(Collection entries)
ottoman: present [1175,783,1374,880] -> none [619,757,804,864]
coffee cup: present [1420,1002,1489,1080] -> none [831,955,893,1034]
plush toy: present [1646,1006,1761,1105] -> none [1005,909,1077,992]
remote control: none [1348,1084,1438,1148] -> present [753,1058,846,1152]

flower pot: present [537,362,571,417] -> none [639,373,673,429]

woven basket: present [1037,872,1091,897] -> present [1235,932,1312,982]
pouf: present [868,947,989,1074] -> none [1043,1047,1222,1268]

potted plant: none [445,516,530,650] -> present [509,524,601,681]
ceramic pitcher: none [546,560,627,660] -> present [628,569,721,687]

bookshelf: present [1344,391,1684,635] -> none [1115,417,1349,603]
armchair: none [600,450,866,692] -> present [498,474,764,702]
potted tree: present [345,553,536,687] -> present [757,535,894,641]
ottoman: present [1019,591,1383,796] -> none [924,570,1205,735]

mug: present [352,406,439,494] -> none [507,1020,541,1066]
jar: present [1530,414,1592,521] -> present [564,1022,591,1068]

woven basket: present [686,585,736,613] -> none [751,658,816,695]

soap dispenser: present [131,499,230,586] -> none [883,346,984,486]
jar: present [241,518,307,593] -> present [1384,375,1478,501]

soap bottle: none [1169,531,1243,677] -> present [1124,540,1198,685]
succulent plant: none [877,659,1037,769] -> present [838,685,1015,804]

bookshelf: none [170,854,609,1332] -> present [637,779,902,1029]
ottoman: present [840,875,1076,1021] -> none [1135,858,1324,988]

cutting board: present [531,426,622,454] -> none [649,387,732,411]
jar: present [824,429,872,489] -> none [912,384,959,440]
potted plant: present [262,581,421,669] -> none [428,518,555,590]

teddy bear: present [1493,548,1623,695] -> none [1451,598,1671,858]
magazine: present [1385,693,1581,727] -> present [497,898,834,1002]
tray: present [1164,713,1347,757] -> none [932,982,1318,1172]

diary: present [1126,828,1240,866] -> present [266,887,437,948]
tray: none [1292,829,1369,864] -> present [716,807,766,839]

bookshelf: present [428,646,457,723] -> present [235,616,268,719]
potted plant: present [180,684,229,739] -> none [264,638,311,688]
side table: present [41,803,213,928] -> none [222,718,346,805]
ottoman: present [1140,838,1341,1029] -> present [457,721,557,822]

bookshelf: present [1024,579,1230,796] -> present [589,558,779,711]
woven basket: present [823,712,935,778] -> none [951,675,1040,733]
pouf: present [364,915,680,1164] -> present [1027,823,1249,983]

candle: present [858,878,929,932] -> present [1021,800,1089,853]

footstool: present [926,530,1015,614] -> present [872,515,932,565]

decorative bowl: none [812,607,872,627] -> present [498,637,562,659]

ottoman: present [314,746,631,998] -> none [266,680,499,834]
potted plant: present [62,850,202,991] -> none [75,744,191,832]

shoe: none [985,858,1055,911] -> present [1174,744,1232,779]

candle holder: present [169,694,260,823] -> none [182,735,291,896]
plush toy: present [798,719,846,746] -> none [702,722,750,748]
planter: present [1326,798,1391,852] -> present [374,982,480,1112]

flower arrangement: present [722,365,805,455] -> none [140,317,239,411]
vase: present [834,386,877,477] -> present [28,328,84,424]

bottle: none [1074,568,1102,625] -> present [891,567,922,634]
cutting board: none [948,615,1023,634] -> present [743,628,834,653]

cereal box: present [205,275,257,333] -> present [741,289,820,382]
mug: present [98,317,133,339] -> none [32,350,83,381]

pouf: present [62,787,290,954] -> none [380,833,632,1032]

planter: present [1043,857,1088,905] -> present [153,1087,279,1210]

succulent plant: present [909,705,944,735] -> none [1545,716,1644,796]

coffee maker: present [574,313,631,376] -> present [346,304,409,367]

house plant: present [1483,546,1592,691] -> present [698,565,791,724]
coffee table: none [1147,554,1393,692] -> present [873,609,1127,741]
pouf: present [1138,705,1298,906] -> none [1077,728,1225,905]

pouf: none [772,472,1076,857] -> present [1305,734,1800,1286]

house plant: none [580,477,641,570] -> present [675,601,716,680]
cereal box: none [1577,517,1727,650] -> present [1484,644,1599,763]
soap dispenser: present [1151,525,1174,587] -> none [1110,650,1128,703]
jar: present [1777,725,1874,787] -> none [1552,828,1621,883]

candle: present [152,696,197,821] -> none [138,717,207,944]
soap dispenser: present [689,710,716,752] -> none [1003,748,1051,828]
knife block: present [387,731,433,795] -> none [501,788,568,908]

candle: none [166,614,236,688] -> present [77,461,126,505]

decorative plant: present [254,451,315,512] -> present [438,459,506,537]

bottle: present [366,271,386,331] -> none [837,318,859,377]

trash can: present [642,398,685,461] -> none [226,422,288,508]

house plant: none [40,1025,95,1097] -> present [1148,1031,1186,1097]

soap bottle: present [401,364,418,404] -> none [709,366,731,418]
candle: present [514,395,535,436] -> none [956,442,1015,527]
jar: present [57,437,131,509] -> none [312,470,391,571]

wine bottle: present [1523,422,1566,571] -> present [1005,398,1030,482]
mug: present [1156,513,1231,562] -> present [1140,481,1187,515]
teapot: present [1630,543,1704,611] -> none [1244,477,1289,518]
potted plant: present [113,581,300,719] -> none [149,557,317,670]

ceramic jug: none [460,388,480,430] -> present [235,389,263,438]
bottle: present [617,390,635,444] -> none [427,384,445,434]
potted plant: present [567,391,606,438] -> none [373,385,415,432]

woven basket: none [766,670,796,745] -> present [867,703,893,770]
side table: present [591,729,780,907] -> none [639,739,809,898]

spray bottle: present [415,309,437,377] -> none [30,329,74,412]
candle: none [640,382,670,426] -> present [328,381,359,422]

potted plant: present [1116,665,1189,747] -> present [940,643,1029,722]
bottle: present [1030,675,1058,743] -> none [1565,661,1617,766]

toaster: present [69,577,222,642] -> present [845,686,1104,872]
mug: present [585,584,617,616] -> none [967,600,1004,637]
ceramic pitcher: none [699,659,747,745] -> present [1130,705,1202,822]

§ PROBLEM TO WORK ON:
Starting from the top of the records and ending at the line that contains "bookshelf: present [1024,579,1230,796]", repeat each line exactly and return only those lines.

§ EXERCISE RESULT:
ottoman: present [1175,783,1374,880] -> none [619,757,804,864]
coffee cup: present [1420,1002,1489,1080] -> none [831,955,893,1034]
plush toy: present [1646,1006,1761,1105] -> none [1005,909,1077,992]
remote control: none [1348,1084,1438,1148] -> present [753,1058,846,1152]

flower pot: present [537,362,571,417] -> none [639,373,673,429]

woven basket: present [1037,872,1091,897] -> present [1235,932,1312,982]
pouf: present [868,947,989,1074] -> none [1043,1047,1222,1268]

potted plant: none [445,516,530,650] -> present [509,524,601,681]
ceramic pitcher: none [546,560,627,660] -> present [628,569,721,687]

bookshelf: present [1344,391,1684,635] -> none [1115,417,1349,603]
armchair: none [600,450,866,692] -> present [498,474,764,702]
potted tree: present [345,553,536,687] -> present [757,535,894,641]
ottoman: present [1019,591,1383,796] -> none [924,570,1205,735]

mug: present [352,406,439,494] -> none [507,1020,541,1066]
jar: present [1530,414,1592,521] -> present [564,1022,591,1068]

woven basket: present [686,585,736,613] -> none [751,658,816,695]

soap dispenser: present [131,499,230,586] -> none [883,346,984,486]
jar: present [241,518,307,593] -> present [1384,375,1478,501]

soap bottle: none [1169,531,1243,677] -> present [1124,540,1198,685]
succulent plant: none [877,659,1037,769] -> present [838,685,1015,804]

bookshelf: none [170,854,609,1332] -> present [637,779,902,1029]
ottoman: present [840,875,1076,1021] -> none [1135,858,1324,988]

cutting board: present [531,426,622,454] -> none [649,387,732,411]
jar: present [824,429,872,489] -> none [912,384,959,440]
potted plant: present [262,581,421,669] -> none [428,518,555,590]

teddy bear: present [1493,548,1623,695] -> none [1451,598,1671,858]
magazine: present [1385,693,1581,727] -> present [497,898,834,1002]
tray: present [1164,713,1347,757] -> none [932,982,1318,1172]

diary: present [1126,828,1240,866] -> present [266,887,437,948]
tray: none [1292,829,1369,864] -> present [716,807,766,839]

bookshelf: present [428,646,457,723] -> present [235,616,268,719]
potted plant: present [180,684,229,739] -> none [264,638,311,688]
side table: present [41,803,213,928] -> none [222,718,346,805]
ottoman: present [1140,838,1341,1029] -> present [457,721,557,822]

bookshelf: present [1024,579,1230,796] -> present [589,558,779,711]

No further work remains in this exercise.